Un bilan encourageant pour 2025
Le marché connait un regain d’activité significatif sur l’ensemble du territoire avec près de 945 000 ventes réalisées, soit environ 100 000 transactions de plus qu’en 2024. Les Hauts-de-France, les Pays de la Loire, la Nouvelle-Aquitaine et l’Île-de-France affichent un dynamisme soutenu et tirent le marché vers le haut.
En ce qui concerne le prix moyen au m² à l’échelle nationale, les tarifs ont enregistré une hausse sensible. Ils se sont élevés à 2 510 € pour les maisons (+1,4 %) et à 4 192 € pour les appartements (+1,4 %). Les délais de vente varient suivant les spécificités des logements et s’établissent en moyenne à 100 jours.
Parallèlement, la performance énergétique devient un critère déterminant de la valorisation d’un bien. Les habitations bien notées par le DPE bénéficient d’une plus-value supérieure à +34 %. À l’inverse, celles classées F ou G subissent des décotes sévères.
2026 s’ouvre sous des perspectives favorables, sauf pour le locatif
Les perspectives pour 2026 dessinent un scénario de continuité. Une inflation contenue, des prix maîtrisés et des conditions de crédit accessibles demeurent les piliers d’une évolution favorable du marché. Mais la stabilité économique et politique constitue aussi un facteur clé de confiance pour les ménages.
Dans un secteur devenu plus rationnel, l’usage résidentiel prime désormais sur la spéculation immobilière.

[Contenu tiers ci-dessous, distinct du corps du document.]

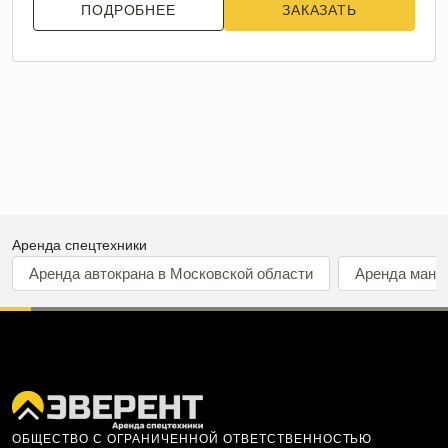
ПОДРОБНЕЕ
ЗАКАЗАТЬ
Аренда спецтехники
Аренда автокрана в Московской области
Аренда мани
ОБЩЕСТВО С ОГРАНИЧЕННОЙ ОТВЕТСТВЕННОСТЬЮ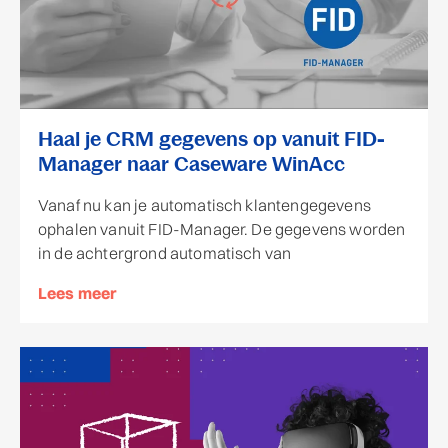
Haal je CRM gegevens op vanuit FID-
Manager naar Caseware WinAcc
Vanaf nu kan je automatisch klantengegevens
ophalen vanuit FID-Manager. De gegevens worden
in de achtergrond automatisch van
Lees meer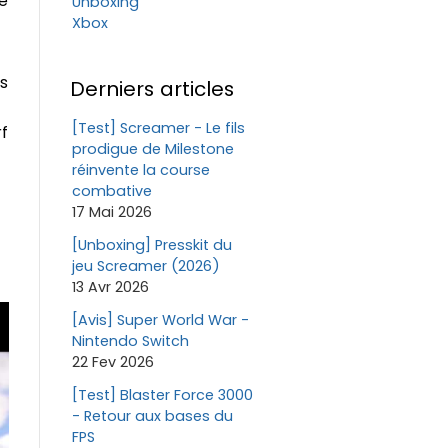
de
Unboxing
Xbox
s
Derniers articles
[Test] Screamer - Le fils
rf
prodigue de Milestone
réinvente la course
combative
17 Mai 2026
[Unboxing] Presskit du
jeu Screamer (2026)
13 Avr 2026
[Avis] Super World War -
Nintendo Switch
22 Fev 2026
[Test] Blaster Force 3000
- Retour aux bases du
FPS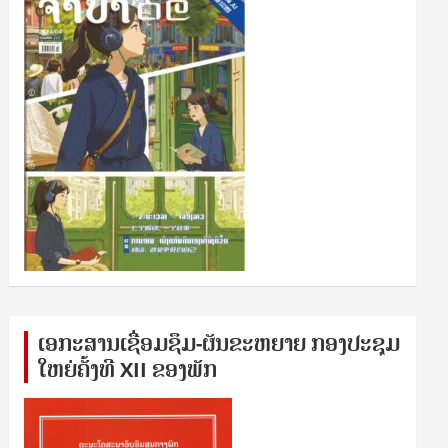
ເອກ​ະ​ສານ​ເຊ​ື່ອມ​ຊ​ຶມ-ຜັນ​ຂະ​ຫ​ຍາຍ ກອງ​ປະ​ຊຸມ​
ໃຫຍ່​ຄັ້ງ​ທີ XII ຂອງ​ພັກ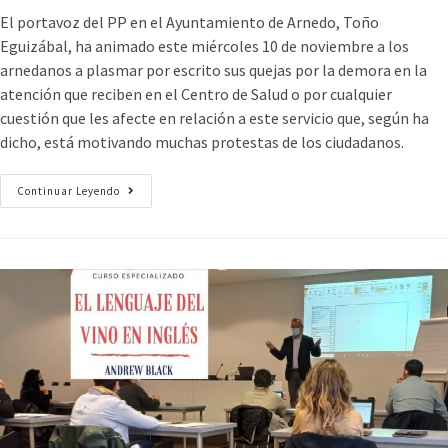
El portavoz del PP en el Ayuntamiento de Arnedo, Toño
Eguizábal, ha animado este miércoles 10 de noviembre a los
arnedanos a plasmar por escrito sus quejas por la demora en la
atención que reciben en el Centro de Salud o por cualquier
cuestión que les afecte en relación a este servicio que, según ha
dicho, está motivando muchas protestas de los ciudadanos.
Continuar Leyendo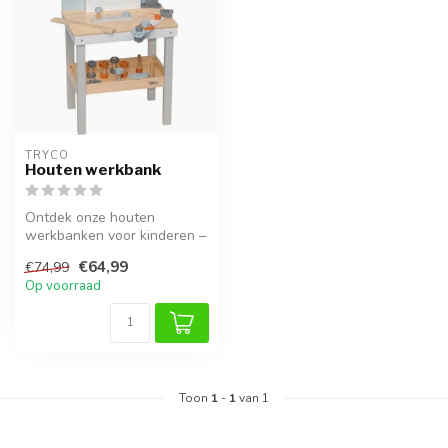
TRYCO
Houten werkbank
Ontdek onze houten
werkbanken voor kinderen –
ideaal voor rollenspel,
€64,99
€74,99
timmeren e...
Op voorraad
Toon
1
-
1
van 1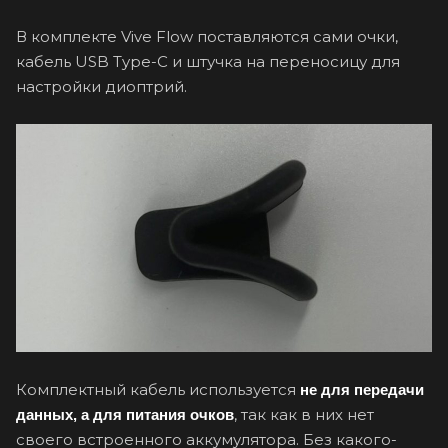
В комплекте Vive Flow поставляются сами очки,
кабель USB Type-C и штучка на переносицу для
настройки диоптрий.
Комплектный кабель используется
не для передачи
, так как в них нет
данных, а для питания очков
своего встроенного аккумулятора. Без какого-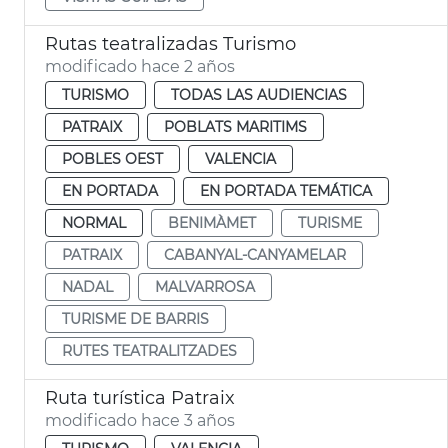
Rutas teatralizadas Turismo
modificado hace 2 años
TURISMO
TODAS LAS AUDIENCIAS
PATRAIX
POBLATS MARITIMS
POBLES OEST
VALENCIA
EN PORTADA
EN PORTADA TEMÁTICA
NORMAL
BENIMÀMET
TURISME
PATRAIX
CABANYAL-CANYAMELAR
NADAL
MALVARROSA
TURISME DE BARRIS
RUTES TEATRALITZADES
Ruta turística Patraix
modificado hace 3 años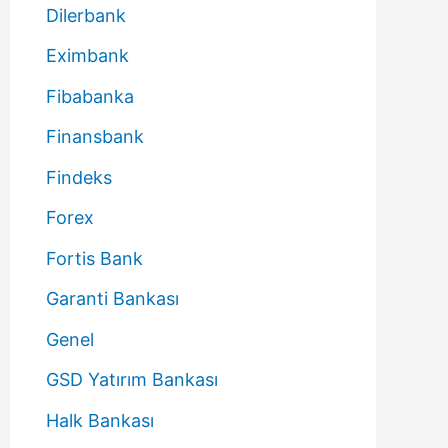
Dilerbank
Eximbank
Fibabanka
Finansbank
Findeks
Forex
Fortis Bank
Garanti Bankası
Genel
GSD Yatırım Bankası
Halk Bankası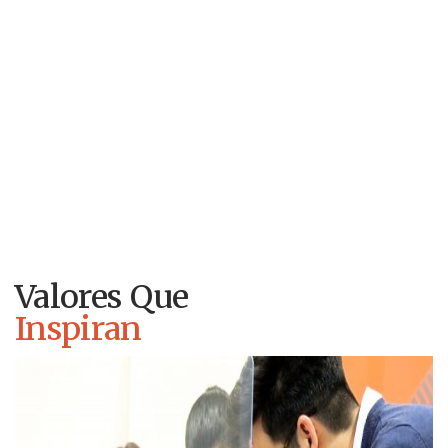
Valores Que
Inspiran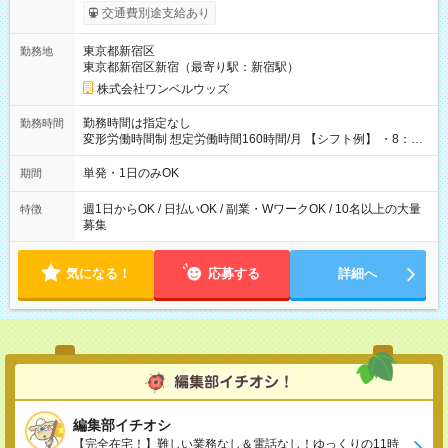
いOK！（規定あり） ┗働いたその日に現金GET♪ お仕事後はコ
交通費別途支給あり
ンビニATMから 日払い分を引き落とせます！ 【試用期間】試
用期間なし
東京都新宿区
勤務地
東京都新宿区新宿（最寄り駅：新宿駅）
株式会社ワンベルウッズ
勤務時間は指定なし
勤務時間
変形労働時間制 想定労働時間160時間/月 【シフト例】 ・8：00
～21：00
単発・1日のみOK
期間
週1日からOK / 日払いOK / 副業・WワークOK / 10名以上の大量
特徴
募集
気になる！
応募する
詳細へ
編集部イチオシ
【完全在宅！】難しい業務なし＆電話なし！ゆっくりの11時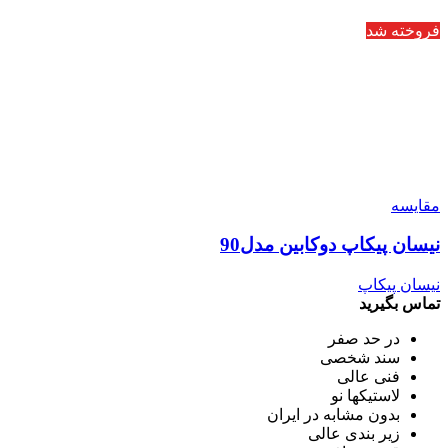
فروخته شد
مقایسه
نیسان پیکاپ دوکابین مدل90
نیسان پیکاپ
تماس بگیرید
در حد صفر
سند شخصی
فنی عالی
لاستیکها نو
بدون مشابه در ایران
زیر بندی عالی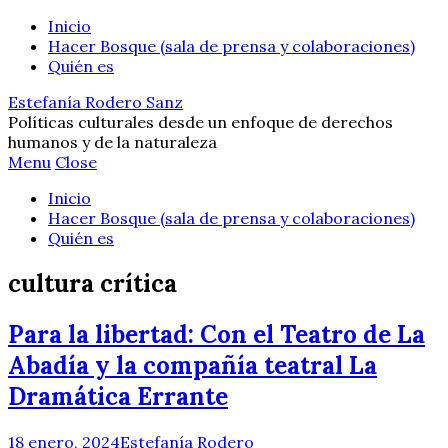
Inicio
Hacer Bosque (sala de prensa y colaboraciones)
Quién es
Estefanía Rodero Sanz
Políticas culturales desde un enfoque de derechos
humanos y de la naturaleza
Menu
Close
Inicio
Hacer Bosque (sala de prensa y colaboraciones)
Quién es
cultura crítica
Para la libertad: Con el Teatro de La
Abadía y la compañía teatral La
Dramática Errante
18 enero, 2024
Estefanía Rodero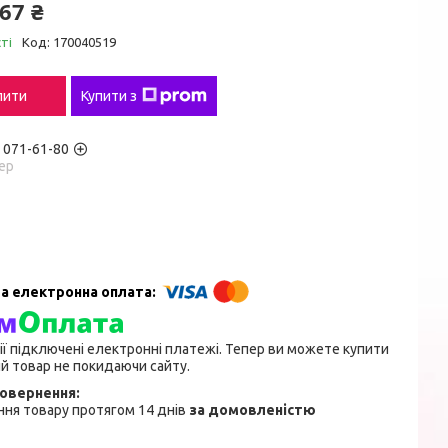
67 ₴
ті
Код:
170040519
пити
Купити з
) 071-61-80
ер
ії підключені електронні платежі. Тепер ви можете купити
й товар не покидаючи сайту.
ня товару протягом 14 днів
за домовленістю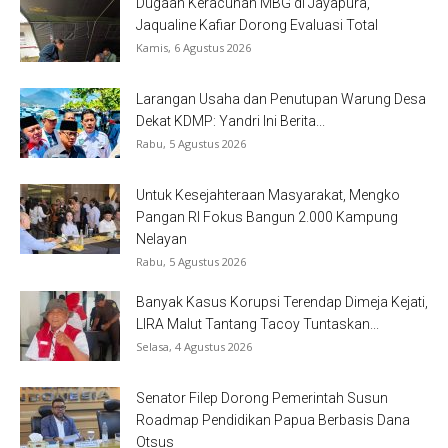
Dugaan Keracunan MBG di Jayapura,
Jaqualine Kafiar Dorong Evaluasi Total
Kamis, 6 Agustus 2026
Larangan Usaha dan Penutupan Warung Desa
Dekat KDMP: Yandri Ini Berita...
Rabu, 5 Agustus 2026
Untuk Kesejahteraan Masyarakat, Mengko
Pangan RI Fokus Bangun 2.000 Kampung
Nelayan
Rabu, 5 Agustus 2026
Banyak Kasus Korupsi Terendap Dimeja Kejati,
LIRA Malut Tantang Tacoy Tuntaskan...
Selasa, 4 Agustus 2026
Senator Filep Dorong Pemerintah Susun
Roadmap Pendidikan Papua Berbasis Dana
Otsus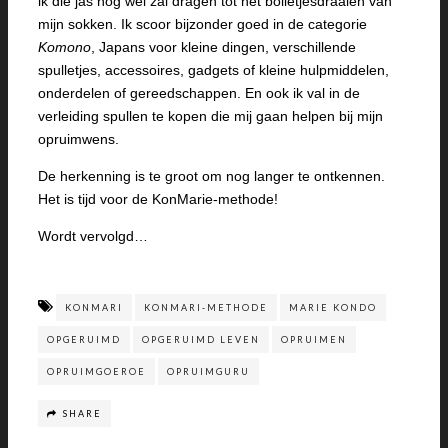
ik die jas nog wel zal dragen tot het bolletjesdraaien van
mijn sokken. Ik scoor bijzonder goed in de categorie
Komono
, Japans voor kleine dingen, verschillende
spulletjes, accessoires, gadgets of kleine hulpmiddelen,
onderdelen of gereedschappen. En ook ik val in de
verleiding spullen te kopen die mij gaan helpen bij mijn
opruimwens.
De herkenning is te groot om nog langer te ontkennen.
Het is tijd voor de KonMarie-methode!
Wordt vervolgd…
KONMARI
KONMARI-METHODE
MARIE KONDO
OPGERUIMD
OPGERUIMD LEVEN
OPRUIMEN
OPRUIMGOEROE
OPRUIMGURU
SHARE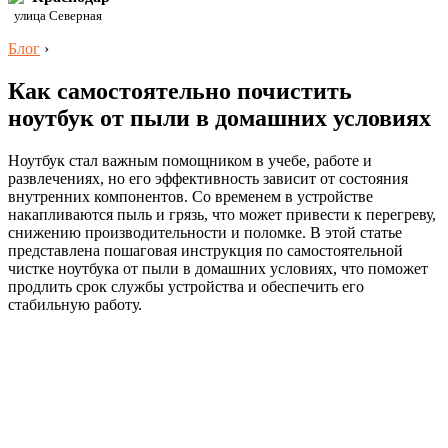
улица Северная
Блог
›
Как самостоятельно почистить
ноутбук от пыли в домашних условиях
Ноутбук стал важным помощником в учебе, работе и
развлечениях, но его эффективность зависит от состояния
внутренних компонентов. Со временем в устройстве
накапливаются пыль и грязь, что может привести к перегреву,
снижению производительности и поломке. В этой статье
представлена пошаговая инструкция по самостоятельной
чистке ноутбука от пыли в домашних условиях, что поможет
продлить срок службы устройства и обеспечить его
стабильную работу.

La majorité des transactions a concerné l’achat de logement principal. L’investissement locatif est délaissé, le domaine étant plombé par la baisse de la rentabilité et les contraintes réglementaires qui découragent les investisseurs.
Avec le retrait des bailleurs, la chute de la production de biens neufs et le durcissement des règles liées au DPE, le parc locatif se retrouve automatiquement réduit. En l’absence d’une politique publique en faveur des loueurs privés, la crise dans le secteur risque de s’installer durablement, malgré un marché immobilier redevenu plus stable.